Création d’un Swiss DARPA, taxation des infrastructures, renforcement de la coordination nationale sont autant de propositions lancées par les membres de la SATW lors du Cybersecurity Day à Lausanne.
Les membres de la SATW étaient nombreux parmi les centaines de participants du Cybersecurity Day organisé par digitalswitzerland avec le soutien de l’Académie. L’occasion d’entamer le dialogue avec un large public, mais aussi de partager le podium avec le Conseiller fédéral Guy Parmelin en charge notamment de la cybersécurité.
Le ton de la journée a été donné par Martin Vetterli, président de l’EPFL et membre de la SATW qui a parlé de tsunami digital, précisant que les gens doivent pouvoir comprendre les éléments de base du digital pour se l’approprier et en devenir autant des acteurs que des utilisateurs. Pour construire cette relation de confiance, il a annoncé la création d’un nouveau « Centre for digital trust » à l’EPFL et réunissant de nombreux acteurs au niveau national, dont le Comité International de la Croix-Rouge, le CHUV et des entreprises telles que Swisscom, Swissquote, SICPA ou ELCA.
Dans la foulée, le Conseiller fédéral Guy Parmelin a souligné l’importance d’une coordination de tous les acteurs au niveau national. Non seulement dans le domaine de la recherche, mais aussi sur le terrain, notamment au niveau militaire. Et d’ajouter que « les cybermenaces n’effaceront pas, et elles n’effaceront jamais les menaces conventionnelles. Elles les précèdent, elles les accélèrent, elles modifient en profondeur l’art de faire la guerre, mais elles ne les remplaceront en aucun cas. »

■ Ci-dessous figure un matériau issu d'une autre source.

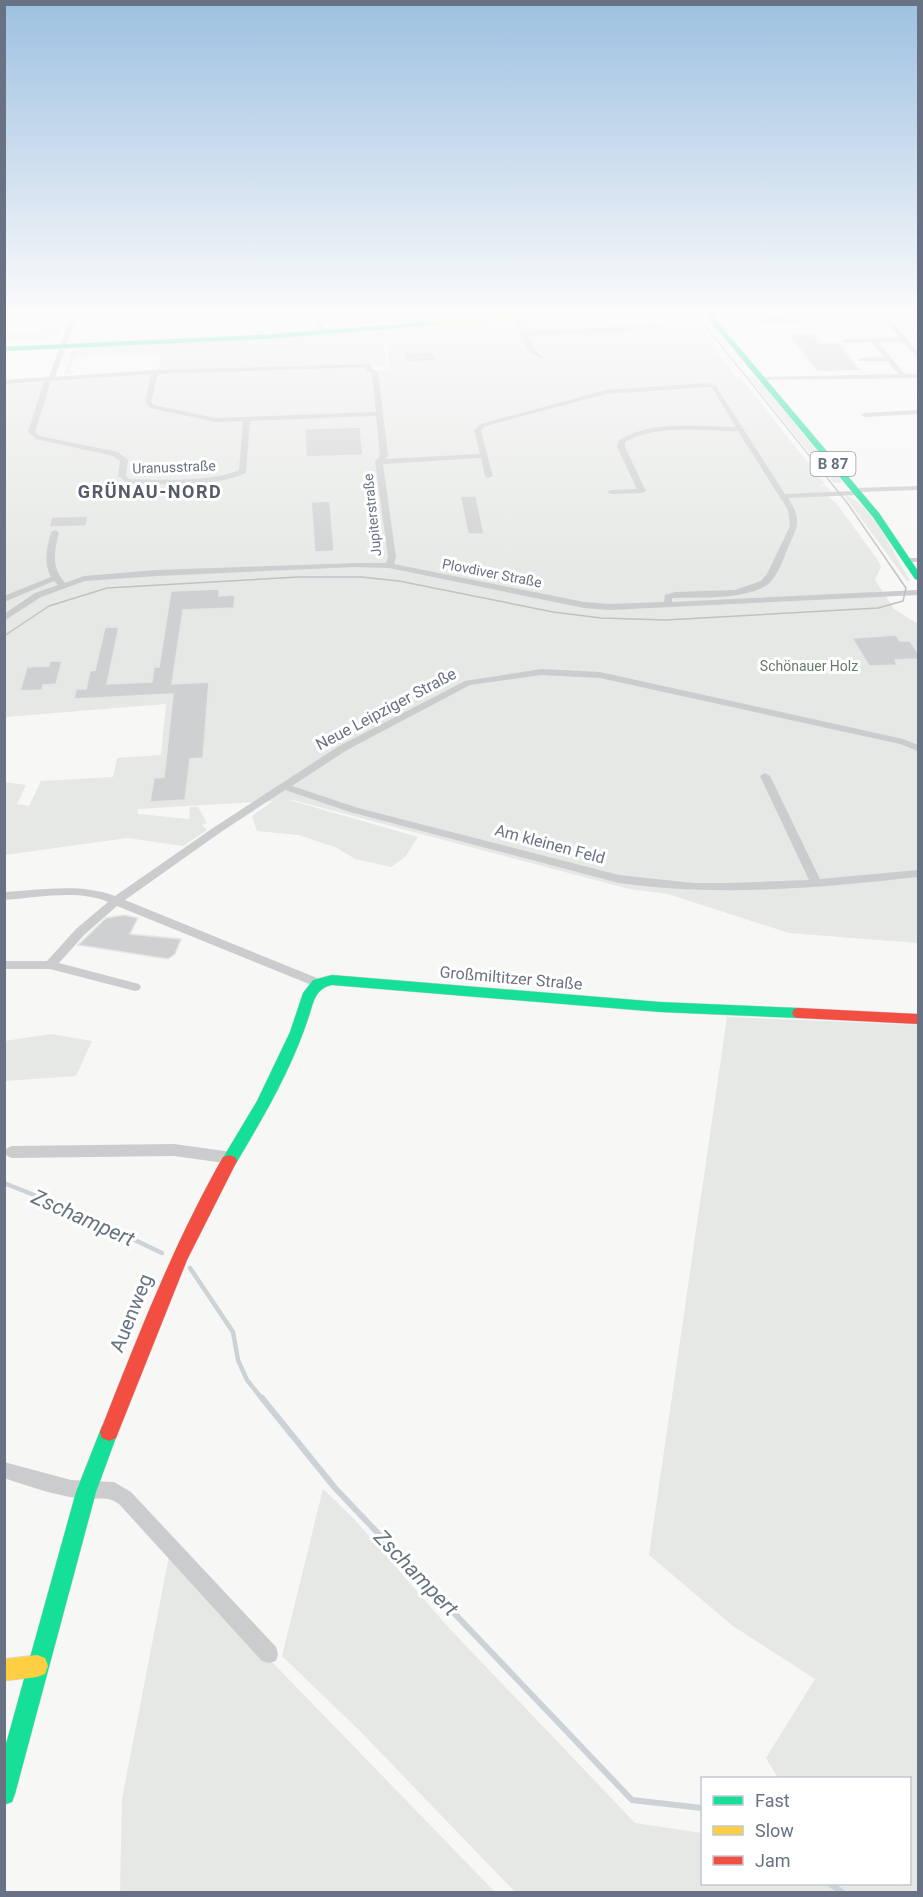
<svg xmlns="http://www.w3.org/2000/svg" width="923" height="1897" viewBox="0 0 923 1897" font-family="Roboto,sans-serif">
	<rect width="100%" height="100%" fill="#f7f7f6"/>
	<!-- green -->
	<g fill="#e5e8e4">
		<polygon points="57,313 73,314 64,322 57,336 44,340 5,342 5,334 40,333 48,319"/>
		<polygon points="335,313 400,313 404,319 327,325 317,316"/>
		<path d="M689,313L721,353H714C722,356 736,375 736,379L740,377L825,484L819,486H826L831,492L825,493L837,504L877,559L881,567L875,580L894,609L918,624V943L789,933L668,894L629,889L293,800H289L418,837L406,856L391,867L355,859L337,848L299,835L257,831L252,816L273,801L137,809L138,814L189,819L190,807H198L207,823L202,825L207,830L183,846L127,838L5,855V782L26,785L17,804L29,806L41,781L113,777L117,758L161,755L166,704L5,717L4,383L52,377L174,372L158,371L162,355L75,357L70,370L74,371L72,374L64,375L72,351L83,347L384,331L386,366L355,364L375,372L390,369L385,330L526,319L533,330L627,324L694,327L685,314Z"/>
		<polygon points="747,376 752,376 762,384 843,483 834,483"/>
		<path d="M844,495C871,501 896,558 910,581H907Z"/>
		<polygon points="727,1017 918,1025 918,1892 515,1892 359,1730 282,1656 323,1489 354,1519 449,1628 635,1823 702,1833 702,1884 910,1884 910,1778 778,1778 766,1758 815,1679 733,1626 649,1555"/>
		<polygon points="51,1034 92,1041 76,1076 5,1081 5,1041"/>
		<polygon points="169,1556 495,1892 120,1892 122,1799"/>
	</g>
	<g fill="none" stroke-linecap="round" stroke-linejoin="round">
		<!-- stream-far1 -->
		<g stroke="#cdd2d6" stroke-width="4.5">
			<polyline points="4,1183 74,1211 162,1253"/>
			<polyline points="190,1268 233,1332 238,1360 247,1380 263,1400"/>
		</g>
		<!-- stream -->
		<g stroke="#cdd2d6" stroke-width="6">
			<polyline points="262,1398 335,1488 632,1800 702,1808"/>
			<polyline points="830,1884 842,1892"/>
		</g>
	</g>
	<!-- building -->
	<g fill="#cfd0d1" stroke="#e6e6e6" stroke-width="1.5">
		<polygon points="788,334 814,334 821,343 839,343 860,370 817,371"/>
		<polygon points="433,352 436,361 406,362 404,353"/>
		<polygon points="360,427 363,455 306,457 305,429"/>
		<polygon points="460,496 476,496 484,534 468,534"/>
		<polygon points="330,501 334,551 315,552 311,502"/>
		<polygon points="88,516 86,526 49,527 52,517"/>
		<polygon points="219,589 219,596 235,595 234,608 183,610 172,684 209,682 203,758 190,759 185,800 150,802 154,778 164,777 173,694 74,699 76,689 86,689 90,671 95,670 105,627 119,627 107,684 152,682 154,667 159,667 171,591"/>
		<polygon points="896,635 900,641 910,641 918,653 918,659 895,660 897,665 869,666 852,638"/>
		<polygon points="50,661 62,661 56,684 43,685 42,690 20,691 27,667 49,666"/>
		<polygon points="124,915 138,918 130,934 181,939 175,954 168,959 78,945 106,918"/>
	</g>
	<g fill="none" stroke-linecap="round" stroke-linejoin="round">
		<defs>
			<g id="fast">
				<polygon points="704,313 710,313 879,513 918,571 918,580 915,579 873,517"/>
				<polygon points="432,322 434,325 263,339 4,351 4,347 263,335"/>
				<path d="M332,975L660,1002L799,1008L804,1009L806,1013L804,1017L799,1018L660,1012L332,985C315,989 314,1001 309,1016C292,1069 263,1118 235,1165L229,1167L223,1165L221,1161L257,1101L290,1032L303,993L313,980Z"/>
				<polygon points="109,1423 116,1426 118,1432 96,1492 15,1794 12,1802 4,1805 4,1751 76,1492 102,1426"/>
			</g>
			<g id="slow">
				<polygon points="553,313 582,313 432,326 429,324 432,322"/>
				<polygon points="37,1655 45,1658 48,1666 45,1674 37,1677 4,1681 4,1659"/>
			</g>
			<g id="jam">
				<polygon points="799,1008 918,1014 918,1024 799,1018 794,1017 792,1013 794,1009"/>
				<path d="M229,1155L235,1157L237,1161L187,1260L116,1438L109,1441L102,1438L100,1432C137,1338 173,1245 223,1157Z"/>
			</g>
		</defs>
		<!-- fast casing -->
		<use href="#fast" stroke="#d4d4d5" stroke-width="1"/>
		<!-- slow casing -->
		<use href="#slow" stroke="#d4d4d5" stroke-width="1"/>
		<!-- jam casing -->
		<use href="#jam" stroke="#d4d4d5" stroke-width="1"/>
		<!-- street -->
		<g fill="#cbcccd" fill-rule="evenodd">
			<path d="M7,313H32C26,316 13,316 7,313Z"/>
			<path d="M76,313H82L74,324L55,377L155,370L370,364L373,370L378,372L388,456L385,459L480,454L474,430L481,424L606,390L708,383L716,386L785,494L851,491L854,488L918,486V490L860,492L857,495L788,498C801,518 799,525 789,545C784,557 778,577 767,585C744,600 702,597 675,598H672V602L918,590V595L609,610L584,608L389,568L356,567L157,576L85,581L41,597L4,621V614L35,593L58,585L54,581L4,602V596L51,577C43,562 47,547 51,532L55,530L59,532C54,551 51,567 65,583L84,576L157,570L356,563H386L388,557L375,462L380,456L376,416L250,421L246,473C215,488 161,484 127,483L118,476L120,461L113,456L36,439L28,432L44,381L4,384V380L49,377L68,324ZM365,367L368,372L372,373L376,412L215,418L154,405L151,402L158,374ZM151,374L145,402L150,408L215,422L243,421L239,470C214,482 158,480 129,479L126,476L128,460L118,452L40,436L35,432L51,381ZM708,387L712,388L736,427C698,426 652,420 619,440L617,447L637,489L611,490L607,492L611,494L642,493L646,491L625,447V442C654,424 705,431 738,431L788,510L790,526L767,574L761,581L735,590L675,592L665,595L664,602L609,604L584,602L394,564L396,557L383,464L481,458L485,476L489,478L493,476L481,431L485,426L606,394Z"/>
			<polygon points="308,313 314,313 326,330 322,330"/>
			<polygon points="510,313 516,313 525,332 660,325 663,327 660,329 527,336 535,351 544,357 541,359 529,352"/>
			<polygon points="918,315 918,319 915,319 915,317"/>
			<polygon points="782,316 786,319 888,317 918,352 918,357 916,356 903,342 878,342 905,374 918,374 918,378 762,380 761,379 764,377 898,374 887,361 859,361 858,360 861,358 884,357 872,342 845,343 842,341 845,339 900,338 884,320 763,323 759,318 762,316"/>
			<polygon points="918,410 918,414 864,417 861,415 864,413"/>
			<rect x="904" y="558" width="14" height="4"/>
			<path d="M541,669L600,672L903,739L918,745V751L900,744L600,678L541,675L470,685L347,750L292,786L358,808L619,875L693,883H730L809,880L760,776L765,773L770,776L820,879L918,870V877C819,888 719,897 619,883L350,812L285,790L221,832L125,900L322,980L324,983L322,986H314L117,906L84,935L59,963L139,984L141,987L139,990L135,991L50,969H4V961H47L76,929L108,902C77,889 37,898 4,900V892C40,890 81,883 115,896L213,828L339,746L465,681Z"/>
			<polygon points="174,1144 232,1152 237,1154 239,1158 237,1162 232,1164 174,1156 12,1158 7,1156 5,1152 7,1148 12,1146"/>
			<path d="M4,1462L71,1480L114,1482L131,1492L276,1647L278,1654L276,1661L269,1663L262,1661L119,1504C108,1496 100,1499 87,1499C59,1497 31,1487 4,1478Z"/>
		</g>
		<!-- fast -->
		<use href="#fast" fill="#16e098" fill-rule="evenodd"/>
		<!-- slow -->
		<use href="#slow" fill="#ffcf43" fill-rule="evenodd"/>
		<!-- jam -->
		<use href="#jam" fill="#f24e42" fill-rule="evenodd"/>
		<!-- tram -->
		<polyline stroke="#c1c1c3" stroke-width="1.5" points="4,636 49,606 107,588 298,577 361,577 399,581 553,612 601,618 666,620 878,608 903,601 906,588 848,504 695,313"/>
		<!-- rail -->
		<polyline stroke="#c1c1c3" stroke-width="2" stroke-dasharray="5 2" stroke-linecap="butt" points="895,313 918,336"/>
	</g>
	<!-- sky -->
	<linearGradient id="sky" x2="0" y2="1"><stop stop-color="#9dc0e1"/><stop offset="0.54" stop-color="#fbfbfb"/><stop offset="1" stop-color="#fbfbfb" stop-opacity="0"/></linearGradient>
	<rect width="923" height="579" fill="url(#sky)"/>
	<g text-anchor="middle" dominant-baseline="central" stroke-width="6" stroke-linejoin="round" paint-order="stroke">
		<!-- far-street labels -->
		<g font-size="14" fill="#697284" stroke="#fff">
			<text transform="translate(174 467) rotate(-2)">Uranusstraße</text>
			<text transform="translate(372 515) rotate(-96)">Jupiterstraße</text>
			<text transform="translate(492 573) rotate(11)">Plovdiver Straße</text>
		</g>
		<!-- far-park labels -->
		<g font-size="14" fill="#677c68" stroke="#fff">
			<text x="809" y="666">Schönauer Holz</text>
		</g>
		<!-- shield labels -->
		<rect fill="#fff" stroke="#969ca9" stroke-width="1.5" x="810.5" y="452" width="45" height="24" rx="4.5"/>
		<g font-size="15" font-weight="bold" fill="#697284">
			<text x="833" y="464">B 87</text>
		</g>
		<!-- street labels -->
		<g font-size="16" fill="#697284" stroke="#fff">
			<text transform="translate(386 709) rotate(-28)">Neue Leipziger Straße</text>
			<text transform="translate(550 844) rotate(15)">Am kleinen Feld</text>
			<text transform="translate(511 978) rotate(5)">Großmiltitzer Straße</text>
		</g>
		<!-- far-district labels -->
		<g font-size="18" font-weight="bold" letter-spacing="1.5" fill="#565d6a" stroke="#fff">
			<text x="150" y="491">GRÜNAU-NORD</text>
		</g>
		<!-- near-street labels -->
		<g font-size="20" fill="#697284" stroke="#fff">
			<text transform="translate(131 1313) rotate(-68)">Auenweg</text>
		</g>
		<!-- near-water labels -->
		<g font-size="21" font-style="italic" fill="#65737f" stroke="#fff">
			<text transform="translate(83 1218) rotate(24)">Zschampert</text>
			<text transform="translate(416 1573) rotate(46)">Zschampert</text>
		</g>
	</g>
	<!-- border -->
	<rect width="923" height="1897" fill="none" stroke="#697284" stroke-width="12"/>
	<!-- legend -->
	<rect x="701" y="1777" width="210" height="108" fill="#ffffff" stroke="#c3c7ce" stroke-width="1.5"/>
	<rect x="713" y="1796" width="30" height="9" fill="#16e098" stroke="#c3c7ce" stroke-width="1.5"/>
	<text x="755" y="1807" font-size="18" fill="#697284">Fast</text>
	<rect x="713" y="1826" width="30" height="9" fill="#ffcf43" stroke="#c3c7ce" stroke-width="1.5"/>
	<text x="755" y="1837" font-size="18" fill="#697284">Slow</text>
	<rect x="713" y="1856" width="30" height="9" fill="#f24e42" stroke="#c3c7ce" stroke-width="1.5"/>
	<text x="755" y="1867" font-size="18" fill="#697284">Jam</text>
</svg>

André Kudelski, membre de l’Académie, a quant à lui clairement illustré le lien intime entre puissance cyber et nucléaire sur la scène internationale. Il a dès lors mis en lumière la place unique de la Suisse grâce à l’excellence de sa recherche, son tissu économique et son armée de milice, mais aussi en tant que référence internationale de par les organisations internationales présentes à Genève, avec notamment avec l’UIT et l’ISO. Une opportunité à saisir pour jouer un rôle clé tant en termes de régulation, que de créations de technologies de pointe dans un cyberespace essentiellement occupé par des superpuissances militaires.
Lors des débats, la nécessité d’une approche holistique a très vite été soulevée. « Il faut sortir la question de la cybersécurité du débat strictement militaire pour pouvoir l'aborder pleinement » a ainsi relevé Christophe Gerber d’ELCA. La difficulté de cette démarche globale a été soulignée par Solange Ghernaouti, professeure à l’UNIL et membre de la SATW, qui a ajouté « [qu’]il manque une coordination des activités de cyber sécurité au niveau national. »
La discussion a également porté sur la pertinence de l’amélioration des normes juridiques et industrielles pour renforcer cette coordination. Une piste qu’a toutefois tempérée Solange Ghernaouti en rappelant que « le problème des normes, c'est qu'il faut avoir les moyens de les appliquer. En matière de cybersécurité, l'UIT en a proposé dès 2007. »
Gérald Vernez, le Chef de la cyberdéfense de l’armée suisse et membre de l’Académie, a souligné que « la SATW est un outil précieux dans la coordination de la stratégie cyber de la Suisse. » Le défi reste malgré tout de taille et les solutions à trouver devront être créatives. L’occasion pour le militaire de proposer un modèle de financement basé sur une taxe sur les infrastructures. Les besoins financiers pour se donner les moyens d’une cyber stratégie aboutie étant inéluctablement relativement importants.
La création d’un Swiss DARPA était sur toutes les lèvres lors de cette journée. Une solution séduisante et qui semble être une des clés pour la pérennité de la cybersécurité helvétique. Des différents plaidoyers et discussions lors des débats est toutefois ressorti un élément important : une telle structure ne peut ni être un clone du DARPA américain aux moyens colossaux, ni complètement basé sur le modèle de ce qui se fait par exemple en Israël, hyper centralisé, avec un effort de guerre prépondérant. Il s’agirait plutôt d’un savant mélange adapté aux besoins et spécificités suisses.
Le « Centre for digital trust » de l’EPFL est certainement un pas vers une meilleure intégration de la recherche avec les acteurs de la cybersécurité et la société civile. Mais la route est encore longue et il est indispensable d’y inclure plus largement et systématiquement les dimensions économique et militaire au niveau national.